#### SOURCE PASSAGE:
[Start of section]

00:11:15:10 – 00:11:45:32
Michael Gewecke
And I think a word that jumps out to me, I want to show this to you here. This comes from Philippians chapter three. Paul’s describing himself here. He says in verse four that he has reason to be confident, Right? He’s circumcised. Member of the people of Israel, of the tribe, of Benjamin Hebrew, born of Hebrews as the law Pharisee, which which means that he is not only a person who was born into the faith, but he’s someone who knows and follows the small details of the faith.

00:11:45:32 – 00:12:06:10
Michael Gewecke
So he’s committed in this practical life. And then this word. I just want to pause with your verse six as to zeal. He says, I’m a persecutor of the church, and that may not mean something to us as we’re just reading. But you’ve got to know that as we have in modern times, there are people who will take a cause or an idea and they will take it to its furthest extent.

00:12:06:10 – 00:12:29:33
Michael Gewecke
They will be passionate, they’ll be razor focused on it. To be zealous meant something in Paul’s day, and it meant that you were living at the farthest edge, that you were committed to what it meant to be a Pharisee, to be a Jew in that vein, and that you were seeking to not only pass on the faith, but even to put down those who would have different perspectives.

[End of section]

#### ACTIVITIES:
A - Decide whether each statement below agrees with the transcript, answering yes or no and quoting the deciding words of the transcript: (i) the speaker identifies the passage as coming from Philippians chapter three; (ii) the speaker says being zealous in Paul's day meant living at the farthest edge; (iii) the speaker says zeal in Paul's day involved only passing on the faith.
B - According to the transcript, in which verse does Paul say he has reason to be confident?
C - From the transcript, return the stretch from "00:11:45:32 – 00:12:06:10" through "its furthest extent." word for word.

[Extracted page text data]
[Start of section]

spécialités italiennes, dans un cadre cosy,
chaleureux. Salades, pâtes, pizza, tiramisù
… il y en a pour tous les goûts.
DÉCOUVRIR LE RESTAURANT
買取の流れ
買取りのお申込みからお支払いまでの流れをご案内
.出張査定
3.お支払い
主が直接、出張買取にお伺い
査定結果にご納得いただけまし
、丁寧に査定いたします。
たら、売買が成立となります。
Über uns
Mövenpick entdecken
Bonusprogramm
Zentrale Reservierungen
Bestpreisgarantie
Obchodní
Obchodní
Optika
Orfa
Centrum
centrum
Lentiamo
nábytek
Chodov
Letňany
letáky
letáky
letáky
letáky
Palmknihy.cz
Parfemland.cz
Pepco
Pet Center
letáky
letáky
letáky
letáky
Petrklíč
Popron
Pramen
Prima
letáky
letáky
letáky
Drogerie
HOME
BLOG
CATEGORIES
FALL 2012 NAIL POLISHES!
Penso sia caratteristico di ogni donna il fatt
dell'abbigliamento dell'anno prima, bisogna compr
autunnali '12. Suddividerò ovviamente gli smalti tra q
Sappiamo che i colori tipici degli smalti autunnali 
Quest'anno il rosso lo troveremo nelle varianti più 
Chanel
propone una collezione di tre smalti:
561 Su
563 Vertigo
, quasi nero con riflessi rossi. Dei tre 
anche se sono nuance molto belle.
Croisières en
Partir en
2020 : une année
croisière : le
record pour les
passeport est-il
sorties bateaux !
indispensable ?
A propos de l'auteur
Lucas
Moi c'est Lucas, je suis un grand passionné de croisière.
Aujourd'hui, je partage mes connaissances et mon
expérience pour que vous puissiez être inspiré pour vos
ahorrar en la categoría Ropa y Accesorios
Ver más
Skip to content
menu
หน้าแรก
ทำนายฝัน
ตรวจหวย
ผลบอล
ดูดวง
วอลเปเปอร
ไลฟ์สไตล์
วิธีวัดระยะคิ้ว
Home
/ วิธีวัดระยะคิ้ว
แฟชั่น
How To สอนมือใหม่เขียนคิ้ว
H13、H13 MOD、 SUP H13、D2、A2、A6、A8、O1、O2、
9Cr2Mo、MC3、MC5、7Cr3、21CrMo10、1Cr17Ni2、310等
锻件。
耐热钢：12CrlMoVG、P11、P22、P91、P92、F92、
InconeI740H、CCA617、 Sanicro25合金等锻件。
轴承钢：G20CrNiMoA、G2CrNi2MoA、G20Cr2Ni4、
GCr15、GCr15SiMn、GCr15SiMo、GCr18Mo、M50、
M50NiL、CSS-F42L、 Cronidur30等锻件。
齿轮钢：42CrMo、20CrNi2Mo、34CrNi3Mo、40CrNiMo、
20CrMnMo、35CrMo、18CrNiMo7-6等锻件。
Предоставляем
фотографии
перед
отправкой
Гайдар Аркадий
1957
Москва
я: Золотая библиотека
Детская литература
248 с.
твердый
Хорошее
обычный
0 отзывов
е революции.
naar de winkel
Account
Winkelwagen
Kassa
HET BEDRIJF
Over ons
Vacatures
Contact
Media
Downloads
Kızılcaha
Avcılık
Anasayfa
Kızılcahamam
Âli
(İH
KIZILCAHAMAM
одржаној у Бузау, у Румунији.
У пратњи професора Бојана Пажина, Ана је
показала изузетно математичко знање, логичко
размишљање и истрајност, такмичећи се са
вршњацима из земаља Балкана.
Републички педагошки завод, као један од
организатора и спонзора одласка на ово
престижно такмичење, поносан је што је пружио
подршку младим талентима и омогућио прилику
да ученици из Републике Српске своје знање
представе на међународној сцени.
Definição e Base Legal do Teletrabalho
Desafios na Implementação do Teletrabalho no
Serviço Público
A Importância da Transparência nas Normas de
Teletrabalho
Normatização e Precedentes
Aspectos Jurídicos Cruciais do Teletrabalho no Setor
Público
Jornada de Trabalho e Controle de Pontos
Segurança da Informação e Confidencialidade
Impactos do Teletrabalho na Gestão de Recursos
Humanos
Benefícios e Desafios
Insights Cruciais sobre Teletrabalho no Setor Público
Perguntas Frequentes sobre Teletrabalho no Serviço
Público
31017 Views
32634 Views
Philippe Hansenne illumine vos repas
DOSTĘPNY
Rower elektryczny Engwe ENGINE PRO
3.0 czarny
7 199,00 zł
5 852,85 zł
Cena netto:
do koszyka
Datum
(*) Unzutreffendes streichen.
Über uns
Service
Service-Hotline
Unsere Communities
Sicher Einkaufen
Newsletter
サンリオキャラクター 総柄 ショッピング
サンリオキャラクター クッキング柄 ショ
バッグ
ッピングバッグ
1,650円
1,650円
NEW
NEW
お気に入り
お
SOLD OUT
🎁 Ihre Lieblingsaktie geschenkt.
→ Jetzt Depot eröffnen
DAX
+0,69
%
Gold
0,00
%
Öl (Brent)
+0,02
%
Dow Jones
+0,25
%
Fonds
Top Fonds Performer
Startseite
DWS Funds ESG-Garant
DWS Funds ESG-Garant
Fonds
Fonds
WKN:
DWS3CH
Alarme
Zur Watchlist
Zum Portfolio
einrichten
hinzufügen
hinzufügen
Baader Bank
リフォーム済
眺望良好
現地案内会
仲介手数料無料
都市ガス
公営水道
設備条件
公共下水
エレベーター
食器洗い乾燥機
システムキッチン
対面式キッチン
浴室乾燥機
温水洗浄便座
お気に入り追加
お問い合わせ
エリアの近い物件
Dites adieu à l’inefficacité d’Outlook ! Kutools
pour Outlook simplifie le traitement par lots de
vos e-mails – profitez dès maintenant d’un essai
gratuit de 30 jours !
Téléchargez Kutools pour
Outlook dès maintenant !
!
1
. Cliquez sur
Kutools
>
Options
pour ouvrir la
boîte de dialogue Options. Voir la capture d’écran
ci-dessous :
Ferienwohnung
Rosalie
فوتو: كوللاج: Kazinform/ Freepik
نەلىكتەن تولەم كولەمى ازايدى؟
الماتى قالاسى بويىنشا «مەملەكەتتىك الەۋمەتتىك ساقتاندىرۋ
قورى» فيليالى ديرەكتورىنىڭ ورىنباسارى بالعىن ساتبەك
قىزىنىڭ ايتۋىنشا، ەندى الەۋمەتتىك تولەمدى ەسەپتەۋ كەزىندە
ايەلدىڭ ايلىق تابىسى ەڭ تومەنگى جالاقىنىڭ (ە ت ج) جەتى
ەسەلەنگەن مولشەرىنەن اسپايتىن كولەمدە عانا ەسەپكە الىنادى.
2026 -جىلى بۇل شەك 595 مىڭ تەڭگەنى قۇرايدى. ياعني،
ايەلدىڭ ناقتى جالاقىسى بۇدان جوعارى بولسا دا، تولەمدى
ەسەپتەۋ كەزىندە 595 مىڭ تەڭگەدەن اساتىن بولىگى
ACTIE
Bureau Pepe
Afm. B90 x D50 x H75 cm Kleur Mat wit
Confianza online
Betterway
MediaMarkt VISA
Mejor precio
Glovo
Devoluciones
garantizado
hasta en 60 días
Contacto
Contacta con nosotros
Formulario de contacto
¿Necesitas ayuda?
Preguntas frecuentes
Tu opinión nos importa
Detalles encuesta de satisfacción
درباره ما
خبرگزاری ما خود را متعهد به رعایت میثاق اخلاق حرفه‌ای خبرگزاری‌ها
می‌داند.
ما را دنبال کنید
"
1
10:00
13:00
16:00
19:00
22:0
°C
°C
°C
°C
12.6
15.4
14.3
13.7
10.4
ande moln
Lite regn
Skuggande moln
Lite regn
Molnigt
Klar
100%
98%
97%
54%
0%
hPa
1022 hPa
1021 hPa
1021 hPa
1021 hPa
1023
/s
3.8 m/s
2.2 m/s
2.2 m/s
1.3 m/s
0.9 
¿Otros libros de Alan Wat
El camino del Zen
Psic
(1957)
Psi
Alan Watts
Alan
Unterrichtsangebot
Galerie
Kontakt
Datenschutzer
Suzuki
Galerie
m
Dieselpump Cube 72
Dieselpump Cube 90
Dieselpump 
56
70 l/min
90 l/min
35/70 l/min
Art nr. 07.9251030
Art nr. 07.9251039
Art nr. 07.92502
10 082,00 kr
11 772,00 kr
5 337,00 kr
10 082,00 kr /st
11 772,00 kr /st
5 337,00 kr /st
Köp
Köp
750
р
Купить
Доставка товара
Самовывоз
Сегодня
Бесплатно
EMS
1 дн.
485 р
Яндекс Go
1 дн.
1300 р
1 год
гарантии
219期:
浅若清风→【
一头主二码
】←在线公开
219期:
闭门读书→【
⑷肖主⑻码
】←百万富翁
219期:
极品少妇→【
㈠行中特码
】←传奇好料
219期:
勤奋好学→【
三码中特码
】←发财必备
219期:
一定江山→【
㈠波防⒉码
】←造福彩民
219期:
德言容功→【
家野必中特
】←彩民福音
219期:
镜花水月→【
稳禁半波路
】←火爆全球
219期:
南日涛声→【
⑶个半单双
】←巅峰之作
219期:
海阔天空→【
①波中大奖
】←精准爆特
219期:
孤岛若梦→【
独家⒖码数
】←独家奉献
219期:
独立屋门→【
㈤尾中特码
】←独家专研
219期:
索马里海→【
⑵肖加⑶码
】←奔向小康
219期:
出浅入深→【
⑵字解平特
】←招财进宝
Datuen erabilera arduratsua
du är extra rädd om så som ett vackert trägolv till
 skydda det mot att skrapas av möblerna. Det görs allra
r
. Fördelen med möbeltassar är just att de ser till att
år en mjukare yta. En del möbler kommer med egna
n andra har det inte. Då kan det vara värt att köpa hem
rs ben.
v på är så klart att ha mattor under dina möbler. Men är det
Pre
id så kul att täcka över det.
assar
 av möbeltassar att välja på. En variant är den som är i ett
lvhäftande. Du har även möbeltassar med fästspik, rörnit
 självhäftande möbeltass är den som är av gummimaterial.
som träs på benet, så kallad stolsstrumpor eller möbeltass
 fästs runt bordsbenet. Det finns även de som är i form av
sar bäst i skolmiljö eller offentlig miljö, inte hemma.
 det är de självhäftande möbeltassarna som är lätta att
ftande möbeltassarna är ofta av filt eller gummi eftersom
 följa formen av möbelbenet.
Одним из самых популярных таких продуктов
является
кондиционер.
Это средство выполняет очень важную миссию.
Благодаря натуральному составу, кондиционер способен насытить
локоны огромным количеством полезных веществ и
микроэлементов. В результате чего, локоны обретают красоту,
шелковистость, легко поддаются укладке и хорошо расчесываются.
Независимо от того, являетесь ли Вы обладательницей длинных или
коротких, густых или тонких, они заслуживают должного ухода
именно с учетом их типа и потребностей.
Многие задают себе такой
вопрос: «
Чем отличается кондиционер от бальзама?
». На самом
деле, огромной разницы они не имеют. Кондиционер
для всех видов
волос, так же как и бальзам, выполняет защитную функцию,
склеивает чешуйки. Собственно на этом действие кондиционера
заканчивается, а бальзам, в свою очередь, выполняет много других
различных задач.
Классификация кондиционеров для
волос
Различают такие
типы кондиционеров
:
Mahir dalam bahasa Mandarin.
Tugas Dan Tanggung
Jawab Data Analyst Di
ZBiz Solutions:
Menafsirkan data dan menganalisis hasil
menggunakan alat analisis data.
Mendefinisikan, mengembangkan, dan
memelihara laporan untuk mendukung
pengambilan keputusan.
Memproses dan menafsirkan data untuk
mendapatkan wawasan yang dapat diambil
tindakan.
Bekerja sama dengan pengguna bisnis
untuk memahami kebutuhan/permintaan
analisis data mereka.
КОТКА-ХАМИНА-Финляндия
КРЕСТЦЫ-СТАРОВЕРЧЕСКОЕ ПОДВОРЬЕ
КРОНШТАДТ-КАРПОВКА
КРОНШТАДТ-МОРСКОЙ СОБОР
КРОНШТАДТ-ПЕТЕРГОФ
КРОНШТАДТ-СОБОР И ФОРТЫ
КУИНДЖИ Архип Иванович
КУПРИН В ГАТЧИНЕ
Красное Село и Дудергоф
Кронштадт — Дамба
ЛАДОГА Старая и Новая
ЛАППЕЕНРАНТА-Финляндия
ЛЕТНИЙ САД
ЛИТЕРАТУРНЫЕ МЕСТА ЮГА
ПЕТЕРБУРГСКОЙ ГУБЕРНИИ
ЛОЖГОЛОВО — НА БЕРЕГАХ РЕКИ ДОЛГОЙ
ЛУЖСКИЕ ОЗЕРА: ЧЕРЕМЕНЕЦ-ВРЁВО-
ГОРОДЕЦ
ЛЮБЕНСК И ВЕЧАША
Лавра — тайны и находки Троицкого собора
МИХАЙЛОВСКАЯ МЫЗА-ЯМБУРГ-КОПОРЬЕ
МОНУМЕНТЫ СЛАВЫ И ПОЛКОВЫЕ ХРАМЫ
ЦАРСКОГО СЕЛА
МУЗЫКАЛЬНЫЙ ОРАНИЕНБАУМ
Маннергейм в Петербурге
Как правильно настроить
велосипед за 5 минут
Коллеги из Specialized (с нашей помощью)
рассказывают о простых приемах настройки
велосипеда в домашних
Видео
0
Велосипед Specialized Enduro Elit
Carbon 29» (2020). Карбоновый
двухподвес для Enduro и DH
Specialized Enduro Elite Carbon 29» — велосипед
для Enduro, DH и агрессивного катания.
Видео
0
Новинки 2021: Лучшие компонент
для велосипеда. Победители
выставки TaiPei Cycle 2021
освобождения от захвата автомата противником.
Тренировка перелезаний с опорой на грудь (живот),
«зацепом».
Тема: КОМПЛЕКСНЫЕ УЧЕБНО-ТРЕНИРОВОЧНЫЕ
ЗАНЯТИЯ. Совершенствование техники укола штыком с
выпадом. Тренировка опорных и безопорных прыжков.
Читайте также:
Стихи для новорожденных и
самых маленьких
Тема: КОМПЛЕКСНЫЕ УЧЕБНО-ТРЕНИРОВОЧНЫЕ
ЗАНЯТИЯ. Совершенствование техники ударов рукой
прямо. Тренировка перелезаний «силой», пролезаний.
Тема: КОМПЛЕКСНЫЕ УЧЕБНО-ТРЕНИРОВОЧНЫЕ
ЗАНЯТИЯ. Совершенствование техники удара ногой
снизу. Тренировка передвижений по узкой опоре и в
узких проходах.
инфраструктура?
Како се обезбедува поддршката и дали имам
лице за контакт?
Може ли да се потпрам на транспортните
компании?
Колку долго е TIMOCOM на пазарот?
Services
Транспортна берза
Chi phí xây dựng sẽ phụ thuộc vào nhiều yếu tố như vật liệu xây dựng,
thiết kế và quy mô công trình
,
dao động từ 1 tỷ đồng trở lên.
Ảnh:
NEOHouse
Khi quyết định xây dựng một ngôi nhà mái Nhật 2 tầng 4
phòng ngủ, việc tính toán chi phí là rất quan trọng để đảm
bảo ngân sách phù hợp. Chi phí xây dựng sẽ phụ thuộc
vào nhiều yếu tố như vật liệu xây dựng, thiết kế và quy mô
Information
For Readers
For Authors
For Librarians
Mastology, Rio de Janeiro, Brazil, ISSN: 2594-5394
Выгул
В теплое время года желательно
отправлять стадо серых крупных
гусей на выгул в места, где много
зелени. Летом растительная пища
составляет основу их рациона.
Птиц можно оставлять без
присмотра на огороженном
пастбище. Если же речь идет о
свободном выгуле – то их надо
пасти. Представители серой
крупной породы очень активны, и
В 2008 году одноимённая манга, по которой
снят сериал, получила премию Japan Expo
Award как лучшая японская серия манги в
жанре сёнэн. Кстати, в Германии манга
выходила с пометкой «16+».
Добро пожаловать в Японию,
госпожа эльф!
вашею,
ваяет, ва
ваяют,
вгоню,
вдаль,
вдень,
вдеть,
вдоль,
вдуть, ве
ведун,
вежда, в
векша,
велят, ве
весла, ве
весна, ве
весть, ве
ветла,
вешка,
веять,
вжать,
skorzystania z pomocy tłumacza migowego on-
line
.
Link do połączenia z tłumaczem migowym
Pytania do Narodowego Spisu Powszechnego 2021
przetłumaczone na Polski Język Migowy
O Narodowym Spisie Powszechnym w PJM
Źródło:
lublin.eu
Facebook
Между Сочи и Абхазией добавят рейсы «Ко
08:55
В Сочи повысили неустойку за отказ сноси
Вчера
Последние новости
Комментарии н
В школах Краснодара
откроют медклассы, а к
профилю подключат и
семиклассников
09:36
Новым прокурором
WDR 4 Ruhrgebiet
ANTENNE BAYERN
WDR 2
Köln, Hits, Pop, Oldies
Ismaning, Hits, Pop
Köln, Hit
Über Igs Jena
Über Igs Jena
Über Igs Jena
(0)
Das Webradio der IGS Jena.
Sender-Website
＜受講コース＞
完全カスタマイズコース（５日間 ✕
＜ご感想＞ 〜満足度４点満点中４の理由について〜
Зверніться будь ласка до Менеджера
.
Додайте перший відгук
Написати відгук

[End of section]

#### ANSWERS TO EACH TASK:
A -
(i) Yes: "This comes from Philippians chapter three."
(ii) Yes: "it meant that you were living at the farthest edge"
(iii) No: "you were seeking to not only pass on the faith, but even to put down those who would have different perspectives"

B - Verse four.

C -
00:11:45:32 – 00:12:06:10
Michael Gewecke
So he’s committed in this practical life. And then this word. I just want to pause with your verse six as to zeal. He says, I’m a persecutor of the church, and that may not mean something to us as we’re just reading. But you’ve got to know that as we have in modern times, there are people who will take a cause or an idea and they will take it to its furthest extent.